Where a line of the records holds the string "scroll", copy that line.

Saved data entries:
*** Begin section ***
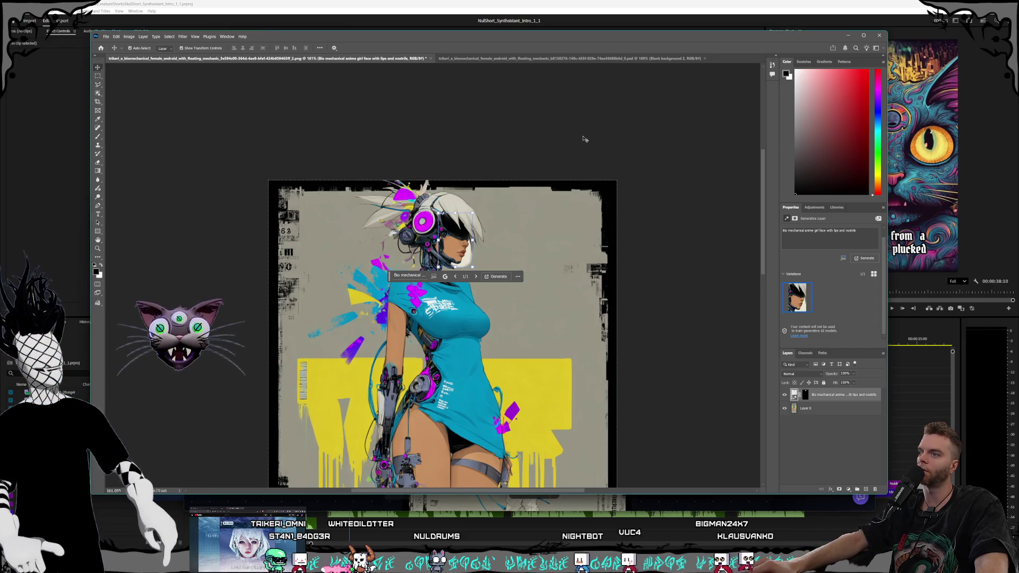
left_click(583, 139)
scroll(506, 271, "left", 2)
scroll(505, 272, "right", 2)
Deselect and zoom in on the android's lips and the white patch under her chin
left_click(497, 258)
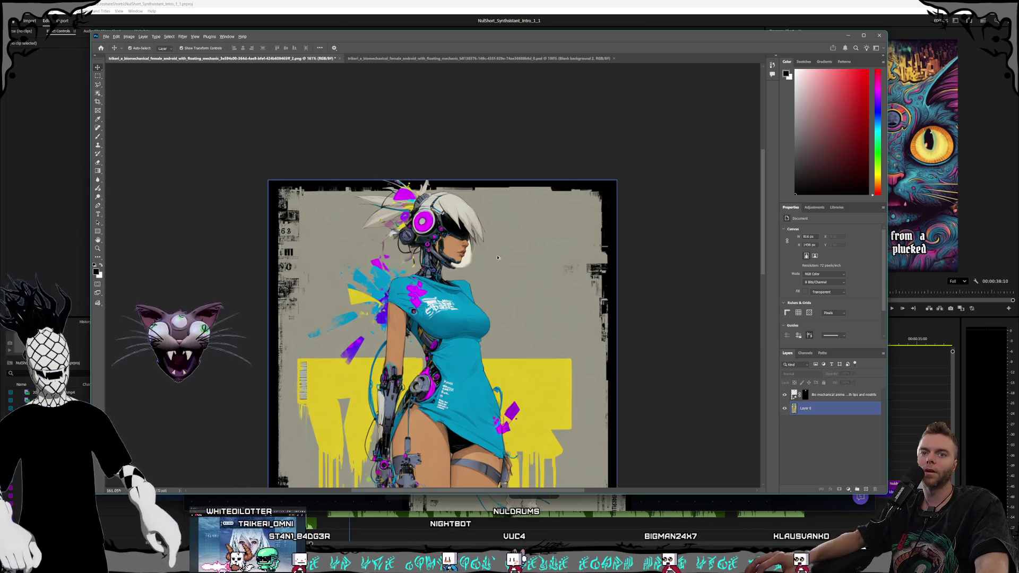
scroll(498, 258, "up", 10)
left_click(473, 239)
*** End section ***
Your solution |
scroll(506, 271, "left", 2)
scroll(505, 272, "right", 2)
scroll(498, 258, "up", 10)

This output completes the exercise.